Однако ж сильно изменилось все вокруг. Неузнаваемо.
Умер старый князь.
Наследник поначалу в имении не показывался, о крепостном балете знать ничего не желал, жил себе в Петербурге припеваючи, благо наследственные капиталы позволяли.
Жизнь в Покровском потекла тихая, скучная, но — спокойная.
Все переменилось в одночасье.
Так страшно, будто налетел ураган, закружил свирепым, беспощадным вихрем, вроде метели, что лютовала теперь за окном.
В Петербурге Юрий Несвицкий проигрался в прах.
Стал отыгрываться, запутался в долгах, наделал новые.
Когда положение стало совсем скверным, решился на подлог, попался и едва не угодил под суд.
Но, говорят, нашлась добрая душа, выкупила у ростовщиков фальшивые векселя.
Скандала не случилось, но репутация князя была погублена.
К тому же средств на столичное житье не осталось.
Одна дорога была — в глухое Покровское, чудом не заложенное, тихое, патриархальное и — уже потому только — ненавистное.
Так и приехал молодой князь — в большой обиде и тоске.
Недобрым хозяином — узником, презирающим весь белый свет, себя, горемычного, и стены, в которых обречен был провести остаток жизни.
Однако ж беспросветная ночь — и та озарится порой лунным сиянием, проступившим вдруг из-за туч, или блеснет на сумрачном небосклоне одинокая звезда.
Черный вихрь несчастий и зла, закрутивший молодого князя в столице, да так — вместе с ним — налетевший на сонное Покровское, озарился однажды яркой зарницей.
Из Петербурга Юрий Несвицкий возвратился не один.
Ваня Крапивин, крепостной мальчик, отданный некогда покойным князем на обучение в рисовальную школу при Академии художеств, был теперь слушателем академии, к тому же — замечен, обласкан и придирчивыми профессорами, и взыскательными поклонниками.
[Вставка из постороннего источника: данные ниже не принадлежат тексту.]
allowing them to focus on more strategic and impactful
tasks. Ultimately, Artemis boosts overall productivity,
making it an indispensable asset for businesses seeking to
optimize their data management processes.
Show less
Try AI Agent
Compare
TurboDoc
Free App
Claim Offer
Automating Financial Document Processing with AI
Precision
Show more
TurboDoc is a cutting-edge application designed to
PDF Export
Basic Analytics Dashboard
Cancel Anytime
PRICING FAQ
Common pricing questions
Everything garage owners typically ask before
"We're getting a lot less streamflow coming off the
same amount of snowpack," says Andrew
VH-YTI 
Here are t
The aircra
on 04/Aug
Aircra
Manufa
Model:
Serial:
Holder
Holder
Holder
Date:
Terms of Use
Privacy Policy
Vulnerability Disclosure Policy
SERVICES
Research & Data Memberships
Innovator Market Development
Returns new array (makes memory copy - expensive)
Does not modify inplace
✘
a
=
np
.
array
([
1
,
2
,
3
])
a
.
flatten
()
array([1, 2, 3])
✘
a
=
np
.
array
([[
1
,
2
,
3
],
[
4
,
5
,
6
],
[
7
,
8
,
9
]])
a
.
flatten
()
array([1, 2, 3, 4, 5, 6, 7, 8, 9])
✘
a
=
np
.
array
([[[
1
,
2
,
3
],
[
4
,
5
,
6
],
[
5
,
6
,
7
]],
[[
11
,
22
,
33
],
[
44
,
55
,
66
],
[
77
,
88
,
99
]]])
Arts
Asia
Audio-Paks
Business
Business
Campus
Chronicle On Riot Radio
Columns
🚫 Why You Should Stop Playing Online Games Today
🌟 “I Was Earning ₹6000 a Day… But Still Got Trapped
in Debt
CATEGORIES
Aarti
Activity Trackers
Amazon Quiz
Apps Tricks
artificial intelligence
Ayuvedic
Будущее ему предсказывали самое замечательное, пока же попечительский совет намерен был по окончании учебной сессии отправить юношу в Италию, шлифовать мастерство.
Но не успел.
Стечение обстоятельств вышло самое несчастное и даже роковое.
Опальный господин, возможно, и не вспомнил бы о холопе — денег Иван Крапивин не просил, учился на казенный счет. К тому же, надо полагать, немало бы нашлось в столице меценатов, с радостью взявших на себя заботу о молодом гении.
Однако ж вышло иначе.
Они, меценаты, в итоге оказали художнику очень дурную услугу, ибо, узнав о несчастье князя Юрия, наперебой взялись хлопотать пред ним о судьбе Ивана Крапивина.
И натолкнулись на стену.
Глухую, холодную, упрямую.
Общество было к нему беспощадно. Захлопнулись гостеприимные прежде двери, с презрением отвернулись бывшие друзья, перестали узнавать некогда любившие женщины.
Отчего же он должен теперь идти им навстречу?
Так рассуждал князь Юрий.
Судьба Ивана Крапивина была решена.
Однако — зарница.
То ли смилостивилось над Иваном провидение, то ли посмеялось зло — однако на второй день по приезде повстречал он Душеньку, взглянул пристально — и не смог отвести глаз.
Улыбнулась ему Душенька своей кроткой улыбкой, такой вроде, как и всем, да немного не такой.
Расцвела, зарумянилась, затрепетали ресницы.
Что тут говорить — полюбили они.
С первого взгляда и полюбили.
Шестой месяц пошел, как приключилась эта встреча. Полыхнула в темном небе зарница.
А небо с тех пор хмурилось все больше.
Лихая беда поселилась в тихом Покровском.
Что ни день — кутеж в барском доме.
Страшно пьет молодой барин, но еще страшнее лютует.
Так лютует, что сил ухе не стало терпеть.
Пятерых снесли на погост, запоротых на княжеской конюшне.
А сколько народу чуть не при смерти отлеживается на печах после барских плетей — не счесть…
Нехорошо глядят покровские мужики — вроде сама собой тянется рука к топору.
Но — боязно.
Потому, как ни крути, выходит — бунт.
В страхе затаилось, притихло Покровское, Только Иван с Душенькой вроде не замечали ничего вокруг, каждый день урывали минутку-другую для сердечной встречи.
И не надо им будто другого счастья.
О будущем не загадывали, пока не задумал Иван писать с Душеньки портрет.
— Не могу, — говорит, — сдержать стремления улыбку твою дивную запечатлеть и тем — сохранить.
— Что ж ее хранить, — удивляется Душенька, — если я рядом и могу в любую минуту улыбнуться тебе, как захочешь — Не для себя, — объясняет Иван. — Мне того счастья хватит с лихвой. Для потомков.